Ich würde gerne einen Film drehen, aber Johnny oder Eddie ist in New York.
Ich begehre ihn mit all meinen Sinnen- und weiß doch, daß er nur sich selbst gehört... Johnny meinte, daß er doch kommen will, er wird verrückt, wenn er mich nicht bald sehen kann. Wenn er nicht kommt, sage ich ihm, daß er es nicht wert sein wird. Wenn er kommt, bin ich nicht bei ihm. Seine Gedanken unterbrechen mich immer wieder. Mein Vergessen ängstigt mich, weil ich mir verzweifelt einen neuen Menschen in meinem Leben wünsche. Ein Beschluß ist gefällt und wieder gefällt. Er verlor Vater und Mutter, während ich nur Vater verlor. Aber ich kann seine Schmerzen trotzdem nachempfinden. Soll ich mich beim Ficken von dieser Person abhängig machen oder soll ich eine geschlossene Einheit bleiben? Auf der Straße sah ich einen Mann, der auf eine Frau wartete. Ich möchte nicht immer von starken Matrosen träumen. Ich habe sie nie gesehen. Ist die Bedeutung von Sex die, daß er die rationale Vernunft sprengt? Johnny sagt, daß er kommt, er hat Geld aufgetrieben. Er ist arm und ich bin arm, deshalb können wir nicht zusammen sein.
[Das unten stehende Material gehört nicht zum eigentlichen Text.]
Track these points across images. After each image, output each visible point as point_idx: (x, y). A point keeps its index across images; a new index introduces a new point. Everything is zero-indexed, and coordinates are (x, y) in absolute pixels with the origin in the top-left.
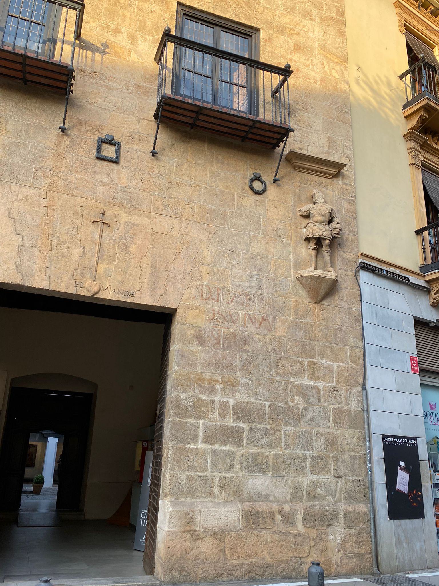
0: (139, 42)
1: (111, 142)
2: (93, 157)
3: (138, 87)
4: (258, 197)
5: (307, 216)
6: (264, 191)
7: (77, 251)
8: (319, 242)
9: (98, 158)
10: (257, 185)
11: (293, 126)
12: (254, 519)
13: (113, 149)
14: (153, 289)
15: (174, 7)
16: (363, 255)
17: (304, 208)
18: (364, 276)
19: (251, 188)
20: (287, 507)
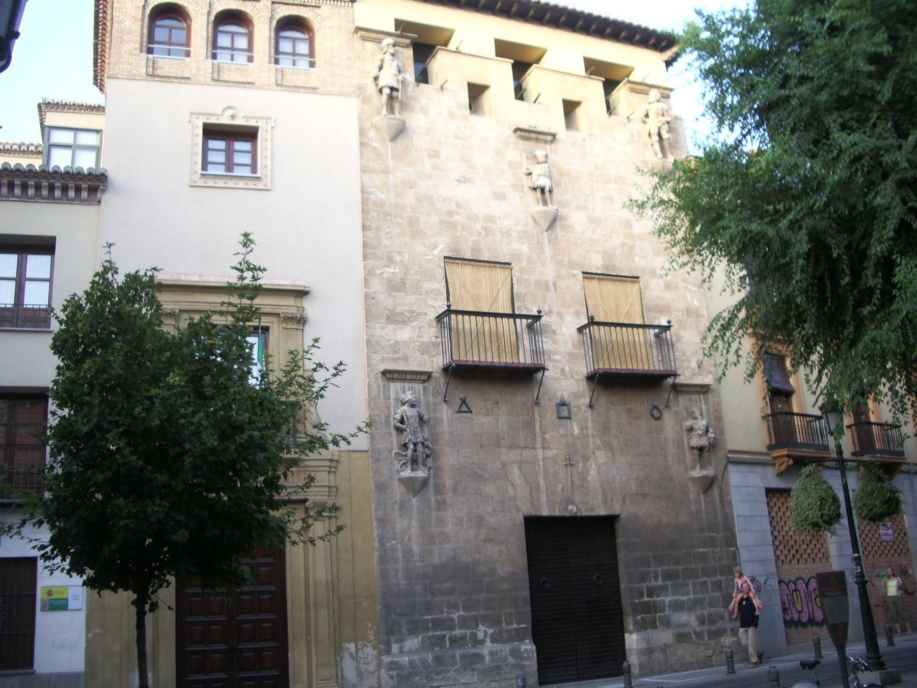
0: (565, 316)
1: (563, 404)
2: (555, 417)
3: (571, 354)
4: (657, 422)
5: (691, 429)
6: (661, 416)
7: (559, 487)
8: (701, 449)
9: (559, 418)
10: (655, 413)
11: (679, 372)
12: (681, 638)
13: (566, 407)
14: (605, 502)
15: (581, 275)
16: (731, 452)
17: (689, 423)
18: (731, 468)
19: (653, 416)
20: (698, 629)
Ich warte auf die U-Bahn und denke an Menschen, die sich auf Schienen werfen. Ich phantasiere mir den letzten Augenblick. Dann steige ich vielleicht ein. Hätte er sie nicht verloren, müßte er nicht bei jeder Gelegenheit verzweifelt ein Elternteil suchen, damit er endlich erwachsen werden kann. Da er nun keine Eltern hat, wird er nicht erwachsen. Da er kein Erwachsener ist, gibt es auch keine anderen Beziehungen.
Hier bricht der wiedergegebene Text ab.